This best matches my situation.
I cannot guarantee that all of my "customers" can send mail authenticated
and/or encrypted.
I think I can trim down "mynetworks"
Thanks for the responses.
On 11/9/21, 12:00, "owner-postfix-us...@postfix.org on behalf of Jaroslaw
Rafa" <owner-postfix-us...@postfix.org on behalf of r...@rafa.eu.org> wrote:
Dnia 9.11.2021 o godz. 10:13:08 Bill Cole pisze:
> NOTHING should be allowing SMTP relay based on IP
> addresses in 2021, even inside RFC1918 networks. Anything sending
> mail that can't do proper authentication at initial submission is
> unfit for sending mail at all.

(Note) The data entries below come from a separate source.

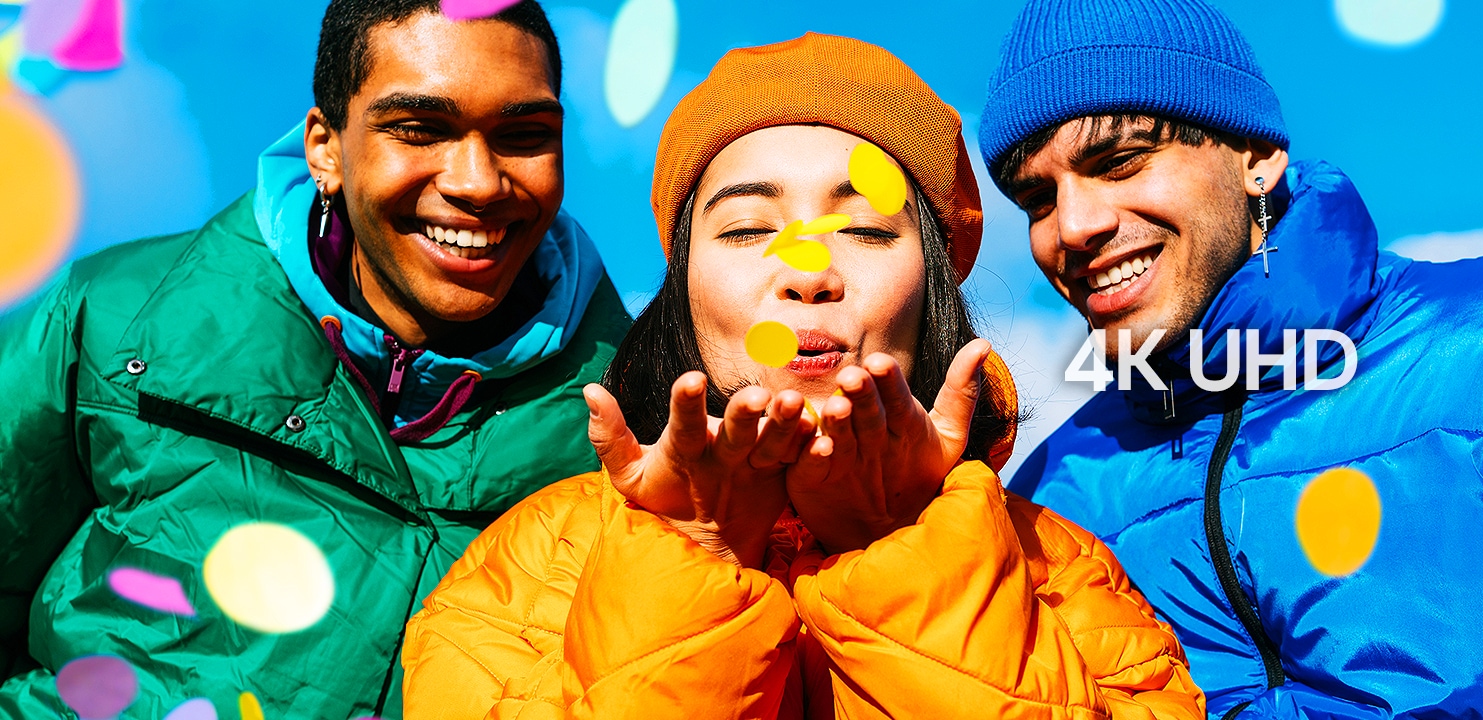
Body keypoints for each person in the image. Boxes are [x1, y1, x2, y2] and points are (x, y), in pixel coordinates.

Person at [402, 33, 1206, 718]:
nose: (807, 271)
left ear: (931, 290)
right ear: (681, 293)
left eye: (861, 228)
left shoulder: (1063, 571)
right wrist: (694, 555)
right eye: (749, 227)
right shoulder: (521, 575)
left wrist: (899, 552)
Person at [0, 1, 631, 717]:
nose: (479, 182)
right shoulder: (112, 316)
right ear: (325, 147)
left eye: (524, 135)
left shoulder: (634, 425)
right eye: (420, 129)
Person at [980, 0, 1483, 716]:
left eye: (1120, 163)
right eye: (1037, 200)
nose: (1073, 227)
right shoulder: (1047, 502)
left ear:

Whatever legitimate mail actually
> travels via your "relay" and then to "LOCAL_MDA" probably should be
> skipping the relay altogether and talking directly to LOCAL_MDA with
> authentication.
That is a bit exaggerated IMHO.
Think for example about various embedded devices sending alerts via e-mail,
that are just not capable of authentication (nor often even encryption) and
you can't do anything with it... Many of them are years old, but they still
do their job well (their main job, sending mails is only one of their
secondary functions and not the most important one) and there's no reason to
replace them (or sometimes there isn't even anything to replace them with).
The concept of trusted hosts/networks has a reason behind it and cannot be
abandoned so simply...
--
Regards,
Jaroslaw Rafa
r...@rafa.eu.org
--
"In a million years, when kids go to school, they're gonna know: once there
was a Hushpuppy, and she lived with her daddy in the Bathtub."